US DOJ Seeks to Split Android and Chrome to End Google’s Monopoly

In Short
  • The US Department of Justice has proposed splitting Android and Chrome to end Google's monopolistic practices in the market.
  • Google says the proposed sanctions are "radical" and may hurt consumers, businesses, and developers.
  • The US court will decide the remedies by August 2025 in the US vs Google antitrust trial.

In August 2024, a US judge delivered a landmark judgment in the US vs Google antitrust trial, concluding that Google is a monopolist in the search engine market. During the trial, Apple’s senior VP of Services, Eddy Cue said, “[T]here’s no price that Microsoft could ever offer [Apple] to preload Bing.

With Google now declared a monopoly, the next step is determining remedies. And the US Department of Justice is proposing the court to split Android and Chrome to decisively end Google’s monopolist practice. The DOJ has filed:

Fully remedying these harms requires not only ending Google’s control of distribution today, but also ensuring Google cannot control the distribution of tomorrow.

In the proposed remedy framework, the US Justice Department is “considering behavioral and structural remedies that would prevent Google from using products such as Chrome, Play, and Android to advantage Google search and Google search-related products and features—including emerging search access points and features, such as artificial intelligence —over rivals or new entrants.

chrome running on android
Image Courtesy: Mulad Images / Shutterstock.com

It’s clear that the US DOJ seeks to restructure Google Chrome from Android. The filing notes, “Google’s longstanding control of the Chrome browser, with its preinstalled Google search default, significantly narrows the available channels of distribution and thus disincentivizes the emergence of new competition.

Google partners with many OEMs including Samsung and Apple to keep Google as the default search engine. In fact, in 2021, Google paid a whopping $26.3 billion to Apple and other companies to remain the default search engine on mobile devices and browsers.

Google Objects to “Radical and Sweeping Proposals”

As the DOJ filed its proposed framework on Tuesday night, Google shared a blog post today, calling the sanctions “radical” and “sweeping proposals risk hurting consumers, businesses, and developers.” Google further says that the demands go well beyond the legal scope of the court’s decision.

On splitting off Chrome and Android, Google says its investment in the ecosystem has helped in keeping the cost of phones low. As a result, billions of people can afford Android phones. Google warns:

Make no mistake: Breaking them off would change their business models, raise the cost of devices, and undermine Android and Google Play in their robust competition with Apple’s iPhone and App Store.

Apart from that, the search giant says preventing Google from integrating its AI services and features on Android and Chrome would hold back American innovation and progress. DOJ argues that deeply entrenching Google-related products into Android and Chrome, allows Google to maintain its monopoly position in the market.

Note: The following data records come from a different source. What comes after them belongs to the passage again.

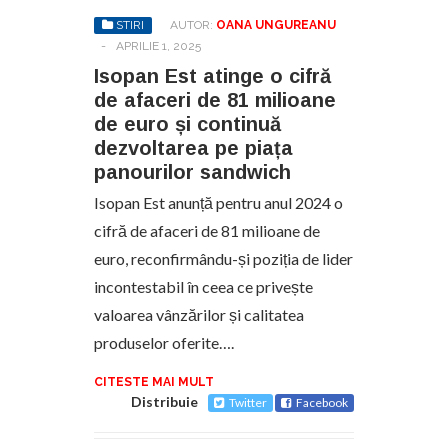
STIRI
AUTOR:
OANA UNGUREANU
-
APRILIE 1, 2025
Isopan Est atinge o cifră
de afaceri de 81 milioane
de euro și continuă
dezvoltarea pe piața
panourilor sandwich
Isopan Est anunță pentru anul 2024 o
cifră de afaceri de 81 milioane de
euro, reconfirmându-și poziția de lider
incontestabil în ceea ce privește
valoarea vânzărilor și calitatea
produselor oferite….
CITESTE MAI MULT
Distribuie
Twitter
Facebook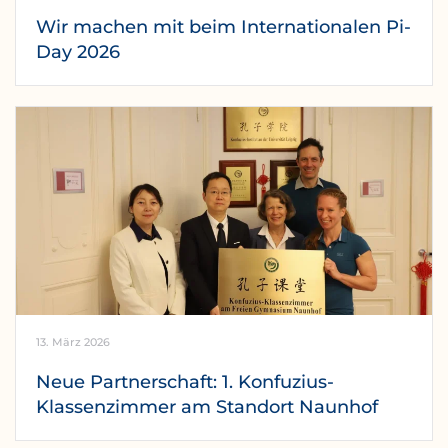
Wir machen mit beim Internationalen Pi-
Day 2026
13. März 2026
Neue Partnerschaft: 1. Konfuzius-
Klassenzimmer am Standort Naunhof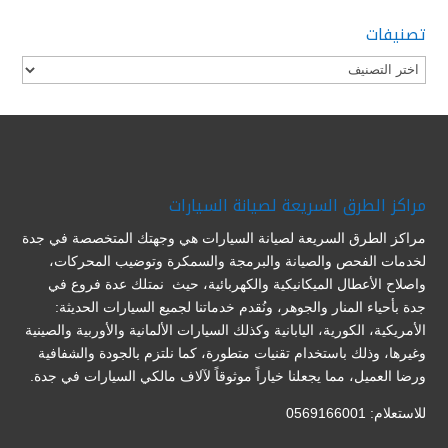
تصنيفات
تصنيفات
مراكز الطرق السريعة لصيانة السيارات
مراكز الطرق السريعة لصيانة السيارات هي وجهتك المتخصصة في جدة
لخدمات الفحص والصيانة والبرمجة والسمكرة وتوضيب المحركات،
واصلاح الأعطال الميكانيكية والكهربائية، حيث نمتلك عدة فروع في
جدة بأحياء المنار والجوهر، ونُقدم خدماتنا لجميع السيارات الحديثة:
الأمريكية، الكورية، اليابانية وكذلك السيارات الألمانية والأوربية والصينية
وغيرها، وذلك باستخدام تقنيات متطورة، كما نلتزم بالجودة والشفافية
ورضا العميل، مما يجعلنا خياراً موثوقاً لآلاف مالكي السيارات في جدة.
للاستعلام: 0569166001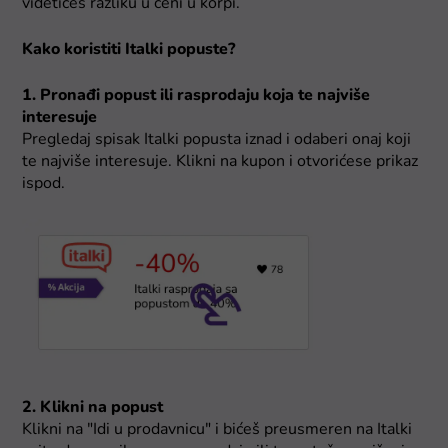
videtićeš razliku u ceni u korpi.
Kako koristiti Italki popuste?
1. Pronađi popust ili rasprodaju koja te najviše
interesuje
Pregledaj spisak Italki popusta iznad i odaberi onaj koji
te najviše interesuje. Klikni na kupon i otvorićese prikaz
ispod.
2. Klikni na popust
Klikni na "Idi u prodavnicu" i bićeš preusmeren na Italki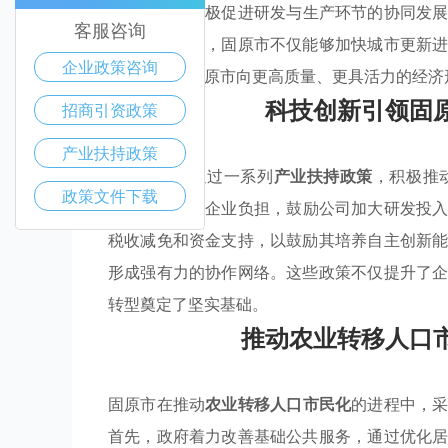
策
，固原市积极促进研发与生产环节的协同发
客服咨询
策引导与服务，固原市不仅能够加快城市更新
企业政策咨询
将共同助推固原市向更高质量、更具活力的经济
科技创新引领固
招商引资政策
产业扶持政策
固原市政府通过一系列
产业扶持政策
，积极推
政策文件下载
持
，旨在降低企业负担，鼓励公司加大研发投
税收减免和资金支持，以鼓励其培养自主创新
形成强有力的协作网络。这些政策不仅提升了
转型奠定了坚实基础。
推动农业转移人口
固原市在推动
农业转移人口市民化
的进程中，
首先，政府着力改善基础公共服务，通过优化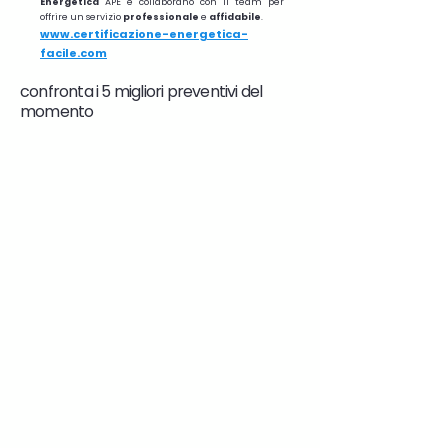
Energetica
APE e collaborano con il team per
offrire un servizio
professionale
e
affidabile
.
www.certificazione-energetica-
facile.com
confronta i 5 migliori preventivi del
momento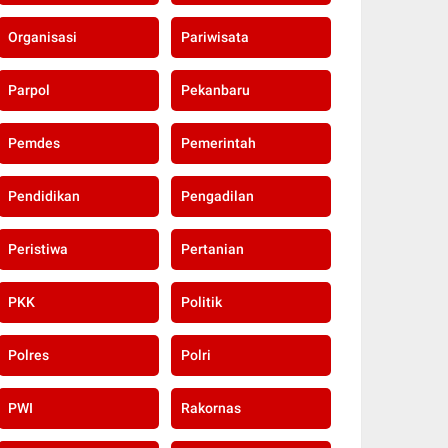
Organisasi
Pariwisata
Parpol
Pekanbaru
Pemdes
Pemerintah
Pendidikan
Pengadilan
Peristiwa
Pertanian
PKK
Politik
Polres
Polri
PWI
Rakornas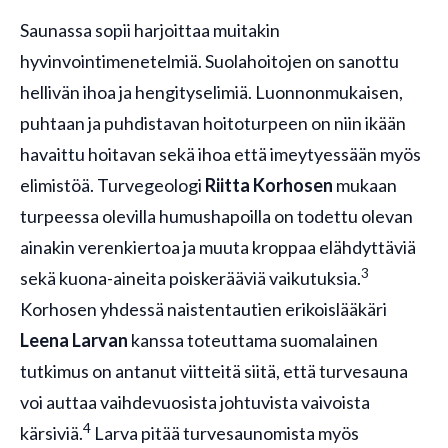
Saunassa sopii harjoittaa muitakin
hyvinvointimenetelmiä. Suolahoitojen on sanottu
hellivän ihoa ja hengityselimiä. Luonnonmukaisen,
puhtaan ja puhdistavan hoitoturpeen on niin ikään
havaittu hoitavan sekä ihoa että imeytyessään myös
elimistöä. Turvegeologi
Riitta Korhosen
mukaan
turpeessa olevilla humushapoilla on todettu olevan
ainakin verenkiertoa ja muuta kroppaa elähdyttäviä
3
sekä kuona-aineita poiskerääviä vaikutuksia.
Korhosen yhdessä naistentautien erikoislääkäri
Leena Larvan
kanssa toteuttama suomalainen
tutkimus on antanut viitteitä siitä, että turvesauna
voi auttaa vaihdevuosista johtuvista vaivoista
4
kärsiviä.
Larva pitää turvesaunomista myös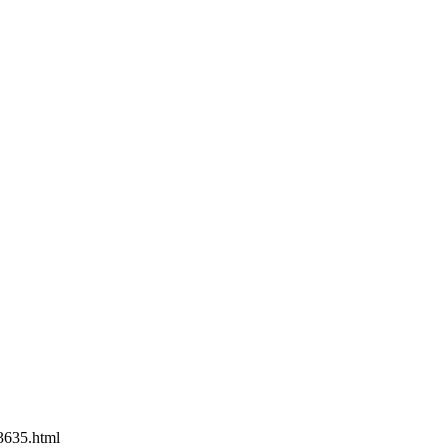
3635.html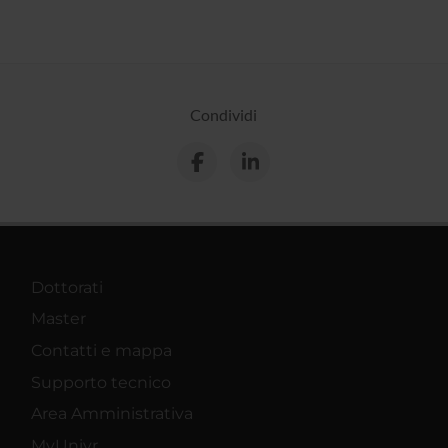
Condividi
Dottorati
Master
Contatti e mappa
Supporto tecnico
Area Amministrativa
MyUnivr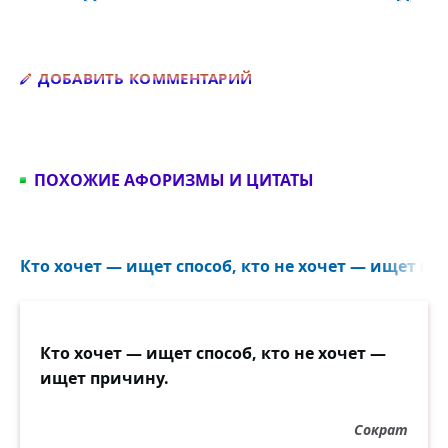
Добавить комментарий
ДОБАВИТЬ КОММЕНТАРИЙ
ПОХОЖИЕ АФОРИЗМЫ И ЦИТАТЫ
Кто хочет — ищет способ, кто не хочет — ищет при
Кто хочет — ищет способ, кто не хочет —
ищет причину.
Сократ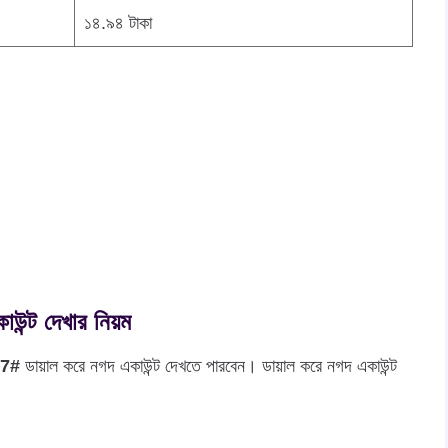
১৪.৯৪ টাকা
্ট দেখার নিয়ম
67#
ডায়াল করে নগদ একাউন্ট দেখতে পারবেন। ডায়াল করে নগদ একাউন্ট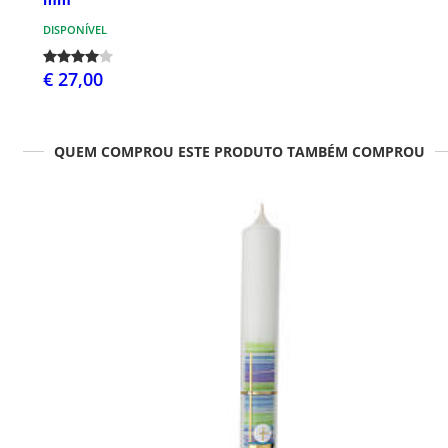
DISPONÍVEL
€ 27,00
QUEM COMPROU ESTE PRODUTO TAMBÉM COMPROU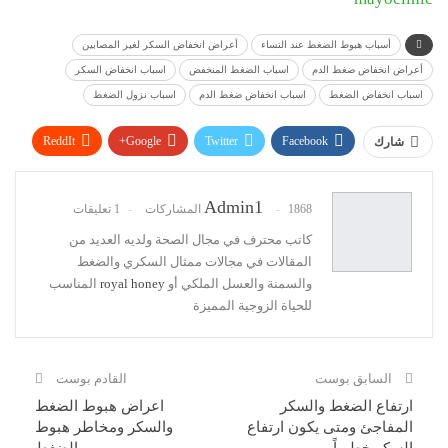
أسباب هبوط الضغط عند النساء
أعراض انخفاض السكر لغير المصابين
أعراض انخفاض ضغط الدم
اسباب الضغط المنخفض
اسباب انخفاض السكر
اسباب انخفاض الضغط
اسباب انخفاض ضغط الدم
اسباب نزول الضغط
ReddIt
Google+
Twitter
Facebook
شارك
WhatsApp
Pinterest
البريد الإلكتروني
Admin1
1868 المشاركات
1 تعليقات
كاتب محترف في مجال الصحة ولديه العديد من
المقالات في مجالات ممثال السكري والضغط
والسمنة والعسل الملكي أو
royal honey
المناسب
للحياة الزوجية المميزة
السابق بوست
القادم بوست
ارتفاع الضغط والسكر
اعراض هبوط الضغط
المفاجئ ومتى يكون ارتفاع
والسكر ومخاطر هبوط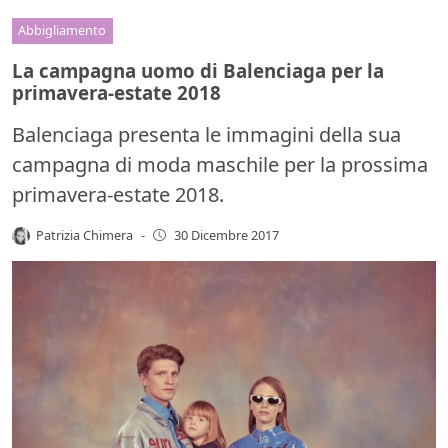
Abbigliamento
La campagna uomo di Balenciaga per la
primavera-estate 2018
Balenciaga presenta le immagini della sua
campagna di moda maschile per la prossima
primavera-estate 2018.
Patrizia Chimera
-
30 Dicembre 2017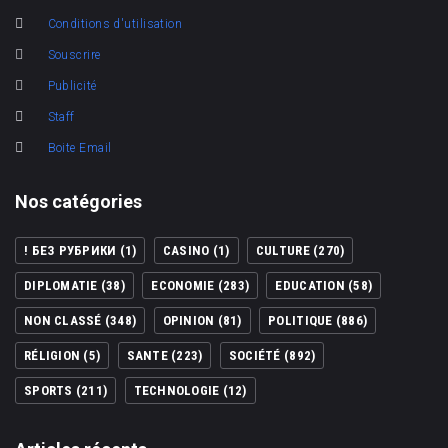
Conditions d'utilisation
Souscrire
Publicité
Staff
Boite Email
Nos catégories
! БЕЗ РУБРИКИ
(1)
CASINO
(1)
CULTURE
(270)
DIPLOMATIE
(38)
ECONOMIE
(283)
EDUCATION
(58)
NON CLASSÉ
(348)
OPINION
(81)
POLITIQUE
(886)
RÉLIGION
(5)
SANTE
(223)
SOCIÉTÉ
(892)
SPORTS
(211)
TECHNOLOGIE
(12)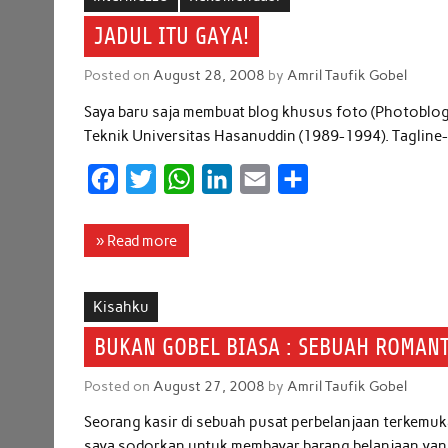
o
e
A
d
JADUL ITU GAYA!
o
r
p
I
Posted on
August 28, 2008
by
Amril Taufik Gobel
k
p
n
Saya baru saja membuat blog khusus foto (Photoblog
Teknik Universitas Hasanuddin (1989-1994). Tagline-ny
F
T
W
L
E
S
a
w
h
i
m
h
c
i
a
n
a
a
» Read more
e
t
t
k
i
r
b
t
s
e
l
e
Kisahku
o
e
A
d
BUKAN GOBEL BIASA : SEBUAH ROMAN
o
r
p
I
Posted on
August 27, 2008
by
Amril Taufik Gobel
k
p
n
Seorang kasir di sebuah pusat perbelanjaan terkemu
saya sodorkan untuk membayar barang belanjaan yang b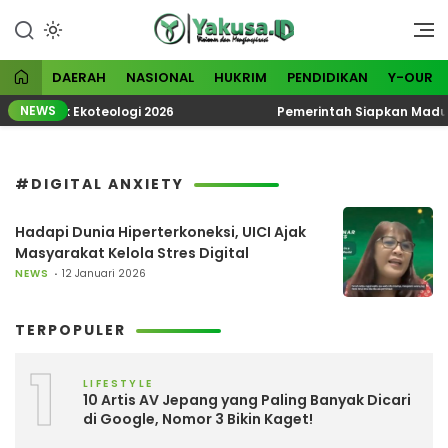
Lewati
ke
Visioner dan Menginspirasi
Yakusa
konten
DAERAH
NASIONAL
HUKRIM
PENDIDIKAN
Y-OUR
NEWS
 Tematik Ekoteologi 2026
Pemerintah Siapkan Madura 
#DIGITAL ANXIETY
Hadapi Dunia Hiperterkoneksi, UICI Ajak
Masyarakat Kelola Stres Digital
NEWS
12 Januari 2026
TERPOPULER
1
LIFESTYLE
10 Artis AV Jepang yang Paling Banyak Dicari
di Google, Nomor 3 Bikin Kaget!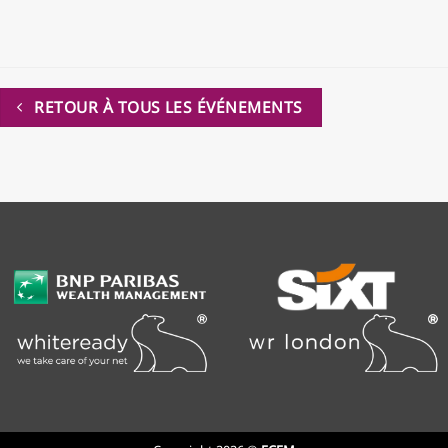
RETOUR À TOUS LES ÉVÉNEMENTS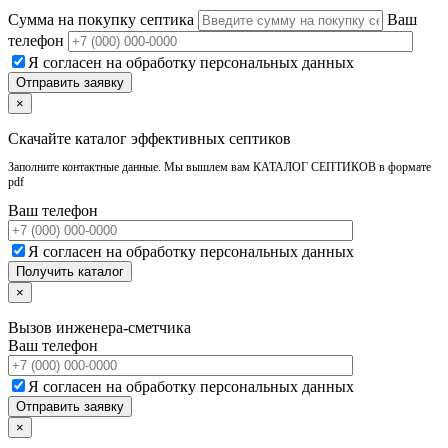
Сумма на покупку септика
Ваш
телефон
Я согласен на обработку персональных данных
×
Скачайте каталог эффективных септиков
Заполните контактные данные. Мы вышлем вам КАТАЛОГ СЕПТИКОВ в формате
pdf
Ваш телефон
Я согласен на обработку персональных данных
×
Вызов инженера-сметчика
Ваш телефон
Я согласен на обработку персональных данных
×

What Does It Mean for Consumers?

While the DOJ’s intention is to promote competition, the proposed remedies may have negative consequences for end-consumers. For one, this could lead to higher prices for Android devices, especially in developing and under-developed countries.

Second, since Chrome and Android are deeply integrated, splitting them may result in a poor and disjointed user experience, which the end-consumers may not like. Not to mention, security and privacy issues may crop up as Google uses various signals from Google products to detect threats early on.

Finally, in the tech space, we have seen that regulatory interventions initially show some promise, but slowly, large companies again concentrate power. DOJ’s remedies may not have a long-lasting impact on the market. The US court will decide the remedies by August 2025 so we need to wait and see what the ultimate ruling will be.